The bar is located at Parklands Road in Westlands. A black steel gate at the entrance is guarded by guards, who usher patrons to the bar. Beyond this gate, revellers are usually segregated and served according to their skin colour, according to patrons’ accounts.

Nearby traders and public service vehicle operators that ply the Westlands-Central Business District route told the Nation that patrons start strolling in as from 5pm.

No activity inside

On Wednesday, however, there was none, signalling little or no activity inside.

“It’s usually patronised by very wealthy people. You can tell by the cars they drive. If you have a poor sense of fashion, you are unlikely to be allowed in,” a trader told the Nation.

On Twitter, @Murgormurgor claimed he had also been a victim of discrimination at the club. “Nilikuwa huko nikachujwa three times because I am black, even after using my UK accent,” he tweeted.

@brsifuma tweeted: “Alchemist don’t even hide their racism, one time the manager, an Indian, asked me for the serial number on my ID, not the ID number but the serial number. I asked him if he knew his. I remember seeing my high school juniors enter without a problem as I was being interrogated.”

He, however, said he won’t be boycotting the club.

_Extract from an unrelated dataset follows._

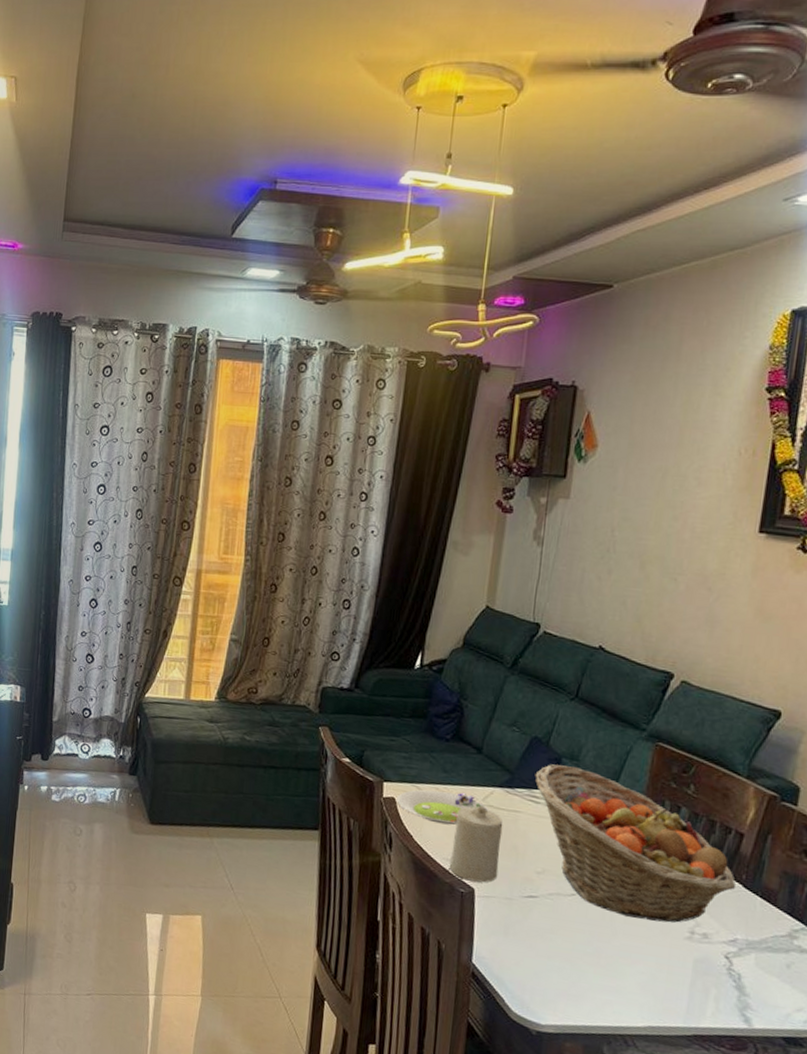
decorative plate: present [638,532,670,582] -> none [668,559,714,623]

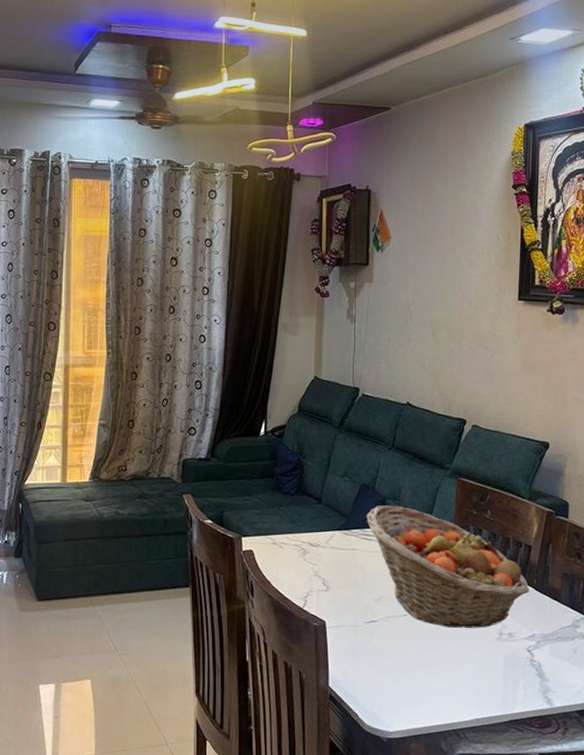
salad plate: present [396,789,489,825] -> none [254,538,331,568]
candle: present [450,805,503,883] -> none [304,548,344,615]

Another Twitter user added: “A group of 17-year-old white children jumped the queue and went. No IDs checked. I asked the bouncer why they were treating us like guard dogs outside. He got defensive.”

Many high-end restaurants have in the past been accused of racially profiling their clients. For instance, they reserve the best seats and scenic spots for foreigners by claiming they have been reserved, only for “foreigners” to be welcome there even without reservations.

Kenyans have also been complaining about poor service in some restaurants, where orders are either delayed or forgotten altogether as foreigners get preferential treatment.